=== What you are asked to do ===
Extract only the first line of the listing and every line after it up to and including the one with "case (PC_MUX_SEL)". Omit the pictures.

=== Available data ===
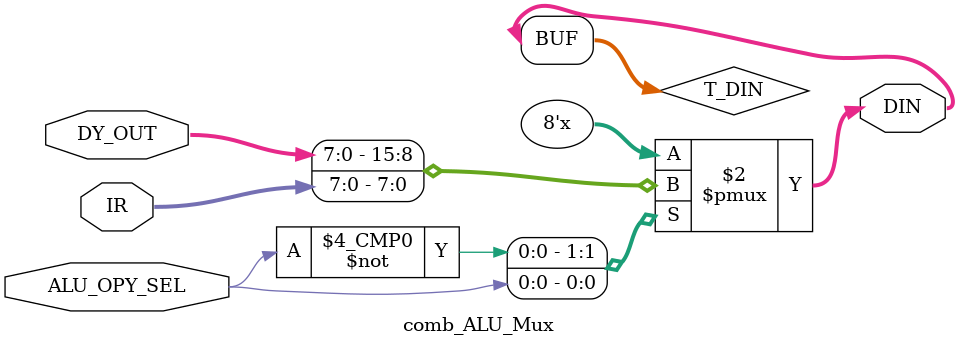
<source format=sv>
`timescale 1ns / 1ps

module comb_PC_Mux(
    input [9:0]FROM_IMMED,
    input [9:0]FROM_STACK,
    input [1:0]PC_MUX_SEL,
    output [9:0]MUX_O
    );
    
    logic [9:0]T_MUX_O;
    
    always_comb
    begin
        case (PC_MUX_SEL)
            2'b00:  T_MUX_O <= FROM_IMMED;
            2'b01:  T_MUX_O <= FROM_STACK;
            2'b10:  T_MUX_O <= 10'h3FF;
            default:  T_MUX_O<=10'h000;
        endcase
    end 
    
    assign MUX_O=T_MUX_O;
    
endmodule

module comb_RF_Mux(
    input [1:0]RF_WR_SEL,
    input [7:0]RESULT,
    input [7:0]SCR_DATA_OUT,
    input [7:0]B,
    input [7:0]IN_PORT,
    output [7:0]DIN
    );
    
    logic [7:0]T_DIN;
    
    always_comb
    begin
        case (RF_WR_SEL)
        2'b00:  T_DIN<=RESULT;
        2'b01:  T_DIN<=SCR_DATA_OUT;
        2'b10:  T_DIN<=B;
        2'b11:  T_DIN<=IN_PORT;
        endcase
    end
    
    assign DIN=T_DIN;
    
endmodule

module comb_ALU_Mux(
    input ALU_OPY_SEL,
    input [7:0]DY_OUT,
    input [7:0]IR,
    output [7:0]DIN
    );
    
    logic [7:0]T_DIN;
    
    always_comb
    begin
        case (ALU_OPY_SEL)
        1'b0:  T_DIN<=DY_OUT;
        1'b1:  T_DIN<=IR;
        endcase
    end
    
    assign DIN=T_DIN;
    
endmodule
</source>
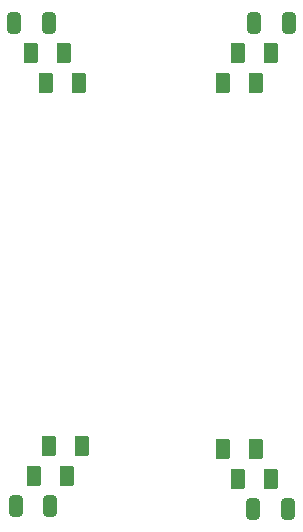
<source format=gbr>
G04 #@! TF.GenerationSoftware,KiCad,Pcbnew,6.0.2+dfsg-1*
G04 #@! TF.CreationDate,2022-06-20T22:27:53-04:00*
G04 #@! TF.ProjectId,RPI4_USB_WigleBottle_v2,52504934-5f55-4534-925f-5769676c6542,rev?*
G04 #@! TF.SameCoordinates,Original*
G04 #@! TF.FileFunction,Paste,Top*
G04 #@! TF.FilePolarity,Positive*
%FSLAX46Y46*%
G04 Gerber Fmt 4.6, Leading zero omitted, Abs format (unit mm)*
G04 Created by KiCad (PCBNEW 6.0.2+dfsg-1) date 2022-06-20 22:27:53*
%MOMM*%
%LPD*%
G01*
G04 APERTURE LIST*
G04 Aperture macros list*
%AMRoundRect*
0 Rectangle with rounded corners*
0 $1 Rounding radius*
0 $2 $3 $4 $5 $6 $7 $8 $9 X,Y pos of 4 corners*
0 Add a 4 corners polygon primitive as box body*
4,1,4,$2,$3,$4,$5,$6,$7,$8,$9,$2,$3,0*
0 Add four circle primitives for the rounded corners*
1,1,$1+$1,$2,$3*
1,1,$1+$1,$4,$5*
1,1,$1+$1,$6,$7*
1,1,$1+$1,$8,$9*
0 Add four rect primitives between the rounded corners*
20,1,$1+$1,$2,$3,$4,$5,0*
20,1,$1+$1,$4,$5,$6,$7,0*
20,1,$1+$1,$6,$7,$8,$9,0*
20,1,$1+$1,$8,$9,$2,$3,0*%
G04 Aperture macros list end*
%ADD10RoundRect,0.250000X0.375000X0.625000X-0.375000X0.625000X-0.375000X-0.625000X0.375000X-0.625000X0*%
%ADD11RoundRect,0.250000X-0.375000X-0.625000X0.375000X-0.625000X0.375000X0.625000X-0.375000X0.625000X0*%
%ADD12RoundRect,0.250000X-0.325000X-0.650000X0.325000X-0.650000X0.325000X0.650000X-0.325000X0.650000X0*%
%ADD13RoundRect,0.250000X0.325000X0.650000X-0.325000X0.650000X-0.325000X-0.650000X0.325000X-0.650000X0*%
G04 APERTURE END LIST*
D10*
X73660000Y-81026000D03*
X70860000Y-81026000D03*
X73914000Y-116840000D03*
X71114000Y-116840000D03*
D11*
X88386000Y-81026000D03*
X91186000Y-81026000D03*
X88392000Y-117094000D03*
X91192000Y-117094000D03*
D10*
X74930000Y-83566000D03*
X72130000Y-83566000D03*
X75184000Y-114300000D03*
X72384000Y-114300000D03*
D11*
X87116000Y-83566000D03*
X89916000Y-83566000D03*
X87122000Y-114554000D03*
X89922000Y-114554000D03*
D12*
X69440000Y-78486000D03*
X72390000Y-78486000D03*
X69567000Y-119380000D03*
X72517000Y-119380000D03*
D13*
X92710000Y-78486000D03*
X89760000Y-78486000D03*
X92612000Y-119634000D03*
X89662000Y-119634000D03*
M02*

</source>
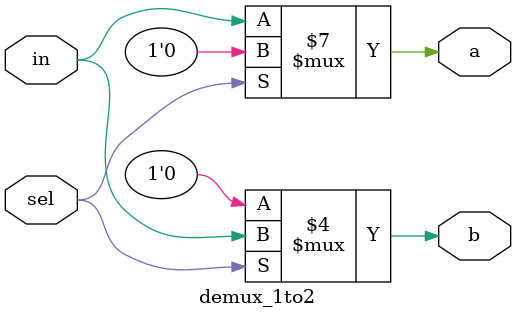
<source format=v>
`timescale 1ns / 1ps
 



module demux_1to2(
    input wire in,
    input wire sel,
    output reg a,
    output reg b
    );
    
    always @(*) begin
        if (sel == 1'b0) begin
            a = in;         // Route input to y0
            b = 1'b0;      // y1 is set to 0
        end
        else begin
            a = 1'b0;      // y0 is set to 0
            b = in;         // Route input to y1
        end
    end
endmodule

</source>
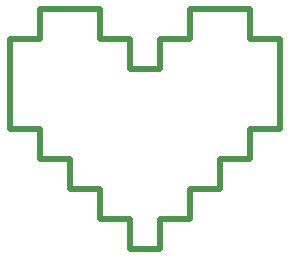
<source format=gbr>
G04 ( created by brdgerber.py ( brdgerber.py v0.1 2014-03-12 ) ) date 2015-07-07 22:24:24 EDT*
G04 Gerber Fmt 3.4, Leading zero omitted, Abs format*
%MOIN*%
%FSLAX34Y34*%
G01*
G70*
G90*
G04 APERTURE LIST*
%ADD17C,0.0026*%
%ADD19R,0.0250X0.0450*%
%ADD12C,0.0052*%
%ADD11R,0.1259X0.1259*%
%ADD21R,0.0236X0.0551*%
%ADD22C,0.0060*%
%ADD25C,0.0472*%
%ADD10R,0.1535X0.1535*%
%ADD13C,0.0050*%
%ADD14R,0.0450X0.0250*%
%ADD20C,0.0200*%
%ADD16R,0.0314X0.0314*%
%ADD24C,0.0100*%
%ADD15C,0.0045*%
%ADD23C,0.0080*%
%ADD18C,0.0040*%
G04 APERTURE END LIST*
G54D17*
D20*
G01X02000Y12000D02*
G01X02000Y11000D01*
D20*
G01X02000Y11000D02*
G01X03000Y11000D01*
D20*
G01X03000Y11000D02*
G01X03000Y10000D01*
D20*
G01X03000Y10000D02*
G01X04000Y10000D01*
D20*
G01X04000Y10000D02*
G01X04000Y09000D01*
D20*
G01X04000Y09000D02*
G01X05000Y09000D01*
D20*
G01X05000Y09000D02*
G01X05000Y08000D01*
D20*
G01X05000Y08000D02*
G01X06000Y08000D01*
D20*
G01X06000Y08000D02*
G01X06000Y07000D01*
D20*
G01X06000Y07000D02*
G01X07000Y07000D01*
D20*
G01X07000Y07000D02*
G01X07000Y08000D01*
D20*
G01X07000Y08000D02*
G01X08000Y08000D01*
D20*
G01X08000Y08000D02*
G01X08000Y09000D01*
D20*
G01X08000Y09000D02*
G01X09000Y09000D01*
D20*
G01X09000Y09000D02*
G01X09000Y10000D01*
D20*
G01X09000Y10000D02*
G01X10000Y10000D01*
D20*
G01X10000Y10000D02*
G01X10000Y11000D01*
D20*
G01X10000Y11000D02*
G01X11000Y11000D01*
D20*
G01X11000Y11000D02*
G01X11000Y12000D01*
D20*
G01X11000Y12000D02*
G01X11000Y13000D01*
D20*
G01X11000Y13000D02*
G01X11000Y14000D01*
D20*
G01X11000Y14000D02*
G01X10000Y14000D01*
D20*
G01X10000Y14000D02*
G01X10000Y15000D01*
D20*
G01X10000Y15000D02*
G01X09000Y15000D01*
D20*
G01X09000Y15000D02*
G01X08000Y15000D01*
D20*
G01X08000Y15000D02*
G01X08000Y14000D01*
D20*
G01X08000Y14000D02*
G01X07000Y14000D01*
D20*
G01X07000Y14000D02*
G01X07000Y13000D01*
D20*
G01X07000Y13000D02*
G01X06000Y13000D01*
D20*
G01X06000Y13000D02*
G01X06000Y14000D01*
D20*
G01X06000Y14000D02*
G01X05000Y14000D01*
D20*
G01X05000Y14000D02*
G01X05000Y15000D01*
D20*
G01X05000Y15000D02*
G01X04000Y15000D01*
D20*
G01X04000Y15000D02*
G01X03000Y15000D01*
D20*
G01X03000Y15000D02*
G01X03000Y14000D01*
D20*
G01X03000Y14000D02*
G01X02000Y14000D01*
D20*
G01X02000Y14000D02*
G01X02000Y13000D01*
D20*
G01X02000Y13000D02*
G01X02000Y12000D01*
M02*

</source>
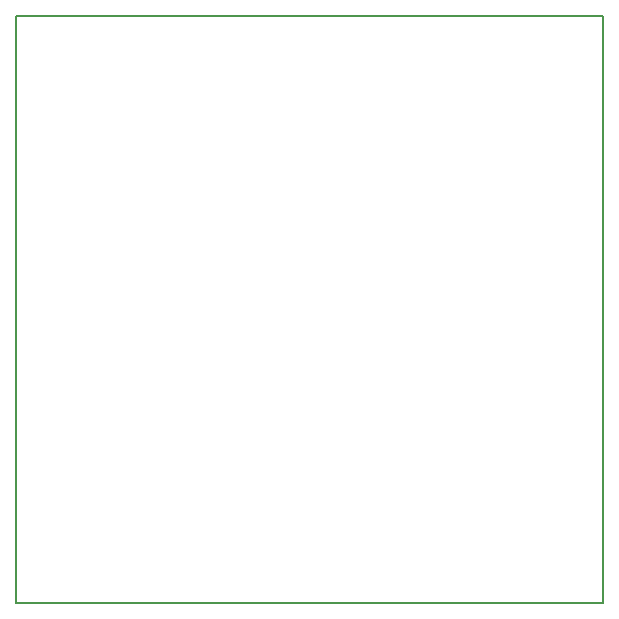
<source format=gbr>
%FSLAX32Y32*%
%MOMM*%
%LNKONTUR*%
G71*
G01*
%ADD10C, 0.20*%
%LPD*%
G54D10*
X4985Y4984D02*
X16Y4984D01*
G54D10*
X16Y4984D02*
X16Y15D01*
G54D10*
X16Y15D02*
X4985Y15D01*
G54D10*
X4985Y15D02*
X4985Y4984D01*
M02*

</source>
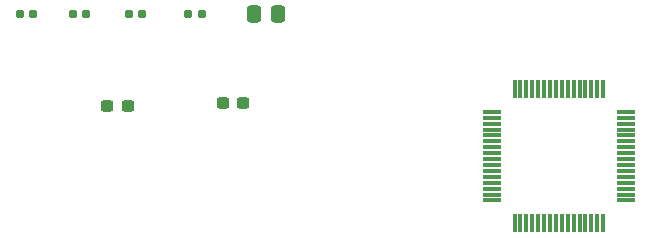
<source format=gtp>
G04 #@! TF.GenerationSoftware,KiCad,Pcbnew,8.0.6*
G04 #@! TF.CreationDate,2024-11-17T19:47:03-05:00*
G04 #@! TF.ProjectId,STM32_KiCAD,53544d33-325f-44b6-9943-41442e6b6963,rev?*
G04 #@! TF.SameCoordinates,Original*
G04 #@! TF.FileFunction,Paste,Top*
G04 #@! TF.FilePolarity,Positive*
%FSLAX46Y46*%
G04 Gerber Fmt 4.6, Leading zero omitted, Abs format (unit mm)*
G04 Created by KiCad (PCBNEW 8.0.6) date 2024-11-17 19:47:03*
%MOMM*%
%LPD*%
G01*
G04 APERTURE LIST*
G04 Aperture macros list*
%AMRoundRect*
0 Rectangle with rounded corners*
0 $1 Rounding radius*
0 $2 $3 $4 $5 $6 $7 $8 $9 X,Y pos of 4 corners*
0 Add a 4 corners polygon primitive as box body*
4,1,4,$2,$3,$4,$5,$6,$7,$8,$9,$2,$3,0*
0 Add four circle primitives for the rounded corners*
1,1,$1+$1,$2,$3*
1,1,$1+$1,$4,$5*
1,1,$1+$1,$6,$7*
1,1,$1+$1,$8,$9*
0 Add four rect primitives between the rounded corners*
20,1,$1+$1,$2,$3,$4,$5,0*
20,1,$1+$1,$4,$5,$6,$7,0*
20,1,$1+$1,$6,$7,$8,$9,0*
20,1,$1+$1,$8,$9,$2,$3,0*%
G04 Aperture macros list end*
%ADD10RoundRect,0.250000X-0.337500X-0.475000X0.337500X-0.475000X0.337500X0.475000X-0.337500X0.475000X0*%
%ADD11RoundRect,0.155000X-0.212500X-0.155000X0.212500X-0.155000X0.212500X0.155000X-0.212500X0.155000X0*%
%ADD12RoundRect,0.237500X-0.300000X-0.237500X0.300000X-0.237500X0.300000X0.237500X-0.300000X0.237500X0*%
%ADD13RoundRect,0.075000X-0.700000X-0.075000X0.700000X-0.075000X0.700000X0.075000X-0.700000X0.075000X0*%
%ADD14RoundRect,0.075000X-0.075000X-0.700000X0.075000X-0.700000X0.075000X0.700000X-0.075000X0.700000X0*%
G04 APERTURE END LIST*
D10*
X126175000Y-79750000D03*
X128250000Y-79750000D03*
D11*
X120615000Y-79750000D03*
X121750000Y-79750000D03*
X106365000Y-79750000D03*
X107500000Y-79750000D03*
D12*
X123525000Y-87250000D03*
X125250000Y-87250000D03*
D13*
X146325000Y-88000000D03*
X146325000Y-88500000D03*
X146325000Y-89000000D03*
X146325000Y-89500000D03*
X146325000Y-90000000D03*
X146325000Y-90500000D03*
X146325000Y-91000000D03*
X146325000Y-91500000D03*
X146325000Y-92000000D03*
X146325000Y-92500000D03*
X146325000Y-93000000D03*
X146325000Y-93500000D03*
X146325000Y-94000000D03*
X146325000Y-94500000D03*
X146325000Y-95000000D03*
X146325000Y-95500000D03*
D14*
X148250000Y-97425000D03*
X148750000Y-97425000D03*
X149250000Y-97425000D03*
X149750000Y-97425000D03*
X150250000Y-97425000D03*
X150750000Y-97425000D03*
X151250000Y-97425000D03*
X151750000Y-97425000D03*
X152250000Y-97425000D03*
X152750000Y-97425000D03*
X153250000Y-97425000D03*
X153750000Y-97425000D03*
X154250000Y-97425000D03*
X154750000Y-97425000D03*
X155250000Y-97425000D03*
X155750000Y-97425000D03*
D13*
X157675000Y-95500000D03*
X157675000Y-95000000D03*
X157675000Y-94500000D03*
X157675000Y-94000000D03*
X157675000Y-93500000D03*
X157675000Y-93000000D03*
X157675000Y-92500000D03*
X157675000Y-92000000D03*
X157675000Y-91500000D03*
X157675000Y-91000000D03*
X157675000Y-90500000D03*
X157675000Y-90000000D03*
X157675000Y-89500000D03*
X157675000Y-89000000D03*
X157675000Y-88500000D03*
X157675000Y-88000000D03*
D14*
X155750000Y-86075000D03*
X155250000Y-86075000D03*
X154750000Y-86075000D03*
X154250000Y-86075000D03*
X153750000Y-86075000D03*
X153250000Y-86075000D03*
X152750000Y-86075000D03*
X152250000Y-86075000D03*
X151750000Y-86075000D03*
X151250000Y-86075000D03*
X150750000Y-86075000D03*
X150250000Y-86075000D03*
X149750000Y-86075000D03*
X149250000Y-86075000D03*
X148750000Y-86075000D03*
X148250000Y-86075000D03*
D12*
X113775000Y-87500000D03*
X115500000Y-87500000D03*
D11*
X115615000Y-79750000D03*
X116750000Y-79750000D03*
X110865000Y-79750000D03*
X112000000Y-79750000D03*
M02*

</source>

=== Exercise response ===
<source format=sv>
`timescale 1ns / 1ps

module comb_PC_Mux(
    input [9:0]FROM_IMMED,
    input [9:0]FROM_STACK,
    input [1:0]PC_MUX_SEL,
    output [9:0]MUX_O
    );
    
    logic [9:0]T_MUX_O;
    
    always_comb
    begin
        case (PC_MUX_SEL)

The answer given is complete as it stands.